A Novel Mesenchymal Stem Cell Therapy for Immunomodulation Following Vascularized Composite Allotransolantation in a Rat Forelimb Model


Zvi Steinberger 1 Heng Xu 2,3 Nikolas H. Kazmers 2,3 Chen Chi-der 4 Ling Qin 2,3 L. Scott Levin 2,3
1Hand Surgery, Sheba Medical Center, Israel
2Sackler Faculty of Medicine, Tel Aviv University, Israel
3Orthopaedic Surgery, University of Pennsylvania, USA
4Anatomy and cell biology, University of Pennsylvania, USA

Introduction: Immunosuppression risks are a major concern in the field of vascularized composite allotransplantation (VCA). The research goal of establishing lifelong allotransplant immune tolerance may reduce patient morbidity and lead to expanded VCA indications. Our purpose was to characterize a rat forelimb VCA model, and utilize it to compare the in vivo immunomodulation efficacy of gingival derived mesenchymal stem cells (G-MSCs), bone marrow derived mesenchymal stem cells (BM-MSCs), and rapamycin therapy. We hypothesized that G-MSC treatment would inhibit VCA rejection more efficaciously than BM-MSC.

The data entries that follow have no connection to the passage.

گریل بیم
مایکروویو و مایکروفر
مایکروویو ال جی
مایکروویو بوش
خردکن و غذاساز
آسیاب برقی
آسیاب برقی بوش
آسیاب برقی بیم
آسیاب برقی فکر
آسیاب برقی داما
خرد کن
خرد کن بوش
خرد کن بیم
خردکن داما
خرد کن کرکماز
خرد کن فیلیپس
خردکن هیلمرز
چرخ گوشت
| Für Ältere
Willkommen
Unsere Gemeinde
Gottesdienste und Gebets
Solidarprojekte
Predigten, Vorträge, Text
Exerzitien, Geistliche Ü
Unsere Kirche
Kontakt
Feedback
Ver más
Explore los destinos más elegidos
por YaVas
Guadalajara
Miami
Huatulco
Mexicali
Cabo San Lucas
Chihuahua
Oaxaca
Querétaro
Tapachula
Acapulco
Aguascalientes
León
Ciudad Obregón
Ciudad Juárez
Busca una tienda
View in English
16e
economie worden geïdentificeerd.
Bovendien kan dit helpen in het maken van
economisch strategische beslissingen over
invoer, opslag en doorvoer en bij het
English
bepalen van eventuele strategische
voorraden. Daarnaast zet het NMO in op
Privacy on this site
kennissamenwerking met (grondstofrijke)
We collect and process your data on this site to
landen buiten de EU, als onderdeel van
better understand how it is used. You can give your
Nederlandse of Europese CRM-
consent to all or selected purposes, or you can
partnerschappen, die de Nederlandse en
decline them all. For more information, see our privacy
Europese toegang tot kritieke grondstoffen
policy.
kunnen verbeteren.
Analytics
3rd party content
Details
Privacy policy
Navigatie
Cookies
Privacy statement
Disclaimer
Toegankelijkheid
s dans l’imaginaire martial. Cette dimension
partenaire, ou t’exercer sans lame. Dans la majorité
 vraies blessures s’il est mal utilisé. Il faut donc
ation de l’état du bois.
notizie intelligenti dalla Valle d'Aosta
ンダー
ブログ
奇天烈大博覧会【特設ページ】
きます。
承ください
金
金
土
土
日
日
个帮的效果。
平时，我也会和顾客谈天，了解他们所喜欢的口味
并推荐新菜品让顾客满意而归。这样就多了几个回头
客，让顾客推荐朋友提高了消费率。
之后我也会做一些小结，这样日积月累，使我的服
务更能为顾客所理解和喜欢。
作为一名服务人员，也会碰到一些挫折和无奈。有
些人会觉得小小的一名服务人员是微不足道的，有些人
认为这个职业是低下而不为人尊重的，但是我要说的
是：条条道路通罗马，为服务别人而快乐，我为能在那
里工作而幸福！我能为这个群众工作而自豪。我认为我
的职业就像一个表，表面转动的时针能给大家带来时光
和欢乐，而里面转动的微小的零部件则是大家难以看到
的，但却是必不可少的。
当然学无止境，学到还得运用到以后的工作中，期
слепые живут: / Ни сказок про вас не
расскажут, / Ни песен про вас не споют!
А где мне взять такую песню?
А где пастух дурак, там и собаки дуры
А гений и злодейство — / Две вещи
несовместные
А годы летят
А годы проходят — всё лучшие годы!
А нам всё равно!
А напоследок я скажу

Methods: Twenty-four Sprague Dawley rats, and seven pairs of Wistar Kyoto (WKY) and Lewis (LEW) rats, were used to establish the forelimb VCA model. Following elucidation of the VCA model, forelimb transplantation was performed on pairs of MHC-incompatible rats(WKY donor, LEW recipient), which were divided into 4 groups including: control(n=5); rapamycin(n=4)(2mg/kg/day via subcutaneous osmotic pump for 28 days postoperatively); BM-MSCs(n=6) or G-MSCs(n=5) in which stem cells were intravenously administered on post-operative days(POD) 0, 3, 7, and 14. First signs of acute rejection, and complete rejection, were monitored. Micro-CT was performed to evaluate for healing at the osteosynthesis site. Statistical analysis was performed using the student t-test and a standard threshold for significance (p<0.05).

Results: Perioperative rat and limb survival rates were 86.5% and 84%, respectively. Both MSC treatments significantly delayed the onset of acute rejection while only G-MSC delayed the onset of complete VCA rejection over controls, with no differences between MSCs groups (Figure 1). Rapamycin treatment was significantly more effective in delaying allograft rejection in comparison to all other groups. Micro-CT imaging on POD 14 revealed that none of the treatments impaired bone healing.

Conclusions: Forelimb vascularized composite allotransplantation is feasible in the rat model.

Although MSCs show promise for preventing rejection, pharmacotherapy remains the most effective mechanism. Future studies will examine MSC along with rapamycin to see the additive effect.